Bounded Rationality for LLMs: Satisficing Alignment at Inference-Time
This addresses the problem of multifaceted alignment for LLMs by incorporating bounded rationality principles, offering a novel but incremental approach to inference-time optimization.
The paper tackles the challenge of aligning large language models with human preferences by proposing SITAlign, an inference-time framework that maximizes a primary objective while satisfying threshold-based constraints on secondary criteria, resulting in a 22.3% improvement in GPT-4 win-tie rate for helpfulness on the PKU-SafeRLHF dataset.
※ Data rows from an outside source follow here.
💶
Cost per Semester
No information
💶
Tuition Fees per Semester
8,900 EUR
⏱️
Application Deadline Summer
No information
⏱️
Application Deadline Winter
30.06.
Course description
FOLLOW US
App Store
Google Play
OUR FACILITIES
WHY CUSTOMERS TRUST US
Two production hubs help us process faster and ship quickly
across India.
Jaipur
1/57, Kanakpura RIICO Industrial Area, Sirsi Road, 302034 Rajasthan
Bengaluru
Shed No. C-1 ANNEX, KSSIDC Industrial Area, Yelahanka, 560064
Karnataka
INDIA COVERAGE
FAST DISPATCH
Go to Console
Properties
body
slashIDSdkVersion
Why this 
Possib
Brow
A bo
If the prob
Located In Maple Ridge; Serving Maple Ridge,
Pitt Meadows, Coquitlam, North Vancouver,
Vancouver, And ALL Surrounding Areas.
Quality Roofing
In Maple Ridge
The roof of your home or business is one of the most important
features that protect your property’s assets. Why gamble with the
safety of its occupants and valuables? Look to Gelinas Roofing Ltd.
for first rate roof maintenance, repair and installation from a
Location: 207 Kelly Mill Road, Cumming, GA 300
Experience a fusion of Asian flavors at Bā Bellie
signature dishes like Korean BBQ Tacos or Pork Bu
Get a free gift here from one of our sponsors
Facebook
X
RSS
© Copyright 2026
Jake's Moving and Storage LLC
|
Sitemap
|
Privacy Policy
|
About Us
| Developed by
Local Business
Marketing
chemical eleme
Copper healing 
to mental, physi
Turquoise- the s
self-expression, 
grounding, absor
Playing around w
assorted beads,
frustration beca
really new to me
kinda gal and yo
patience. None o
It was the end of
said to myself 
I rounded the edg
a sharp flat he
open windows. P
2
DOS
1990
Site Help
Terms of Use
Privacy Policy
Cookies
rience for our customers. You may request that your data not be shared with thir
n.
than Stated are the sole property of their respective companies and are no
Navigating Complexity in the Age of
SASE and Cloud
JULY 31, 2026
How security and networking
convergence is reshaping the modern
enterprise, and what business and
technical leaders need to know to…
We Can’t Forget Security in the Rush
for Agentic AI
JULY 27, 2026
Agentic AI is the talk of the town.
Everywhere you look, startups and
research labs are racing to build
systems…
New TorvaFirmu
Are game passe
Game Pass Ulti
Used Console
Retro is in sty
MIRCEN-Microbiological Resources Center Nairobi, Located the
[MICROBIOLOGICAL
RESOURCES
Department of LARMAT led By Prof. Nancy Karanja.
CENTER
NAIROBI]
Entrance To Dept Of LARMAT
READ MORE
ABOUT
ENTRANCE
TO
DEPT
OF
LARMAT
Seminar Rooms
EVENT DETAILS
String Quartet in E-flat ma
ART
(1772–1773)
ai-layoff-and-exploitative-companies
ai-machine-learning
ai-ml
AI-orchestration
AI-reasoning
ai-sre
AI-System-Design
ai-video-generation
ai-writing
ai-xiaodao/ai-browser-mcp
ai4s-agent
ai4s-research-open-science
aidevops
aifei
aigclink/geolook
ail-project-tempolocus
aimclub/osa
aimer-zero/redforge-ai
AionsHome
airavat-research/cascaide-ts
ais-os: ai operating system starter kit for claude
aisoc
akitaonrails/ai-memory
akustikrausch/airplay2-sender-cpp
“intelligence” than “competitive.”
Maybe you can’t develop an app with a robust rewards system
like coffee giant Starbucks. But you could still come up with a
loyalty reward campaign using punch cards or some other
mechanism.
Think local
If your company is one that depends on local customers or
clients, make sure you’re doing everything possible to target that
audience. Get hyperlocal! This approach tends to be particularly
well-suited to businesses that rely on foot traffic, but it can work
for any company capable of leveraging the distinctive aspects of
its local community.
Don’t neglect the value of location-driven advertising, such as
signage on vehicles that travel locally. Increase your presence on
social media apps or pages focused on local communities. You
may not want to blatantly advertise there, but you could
Aligning large language models with humans is challenging due to the inherently multifaceted nature of preference feedback. While existing approaches typically frame this as a multi-objective optimization problem, they often overlook how humans actually make decisions. Research on bounded rationality suggests that human decision making follows satisficing strategies-optimizing primary objectives while ensuring others meet acceptable thresholds. To bridge this gap and operationalize the notion of satisficing alignment, we propose SITAlign: an inference time framework that addresses the multifaceted nature of alignment by maximizing a primary objective while satisfying threshold-based constraints on secondary criteria. We provide theoretical insights by deriving sub-optimality bounds of our satisficing based inference alignment approach. We empirically validate SITAlign's performance through extensive experimentation on multiple benchmarks. For instance, on the PKU-SafeRLHF dataset with the primary objective of maximizing helpfulness while ensuring a threshold on harmlessness, SITAlign outperforms the state-of-the-art multi objective decoding strategy by a margin of 22.3% in terms of GPT-4 win-tie rate for helpfulness reward while adhering to the threshold on harmlessness.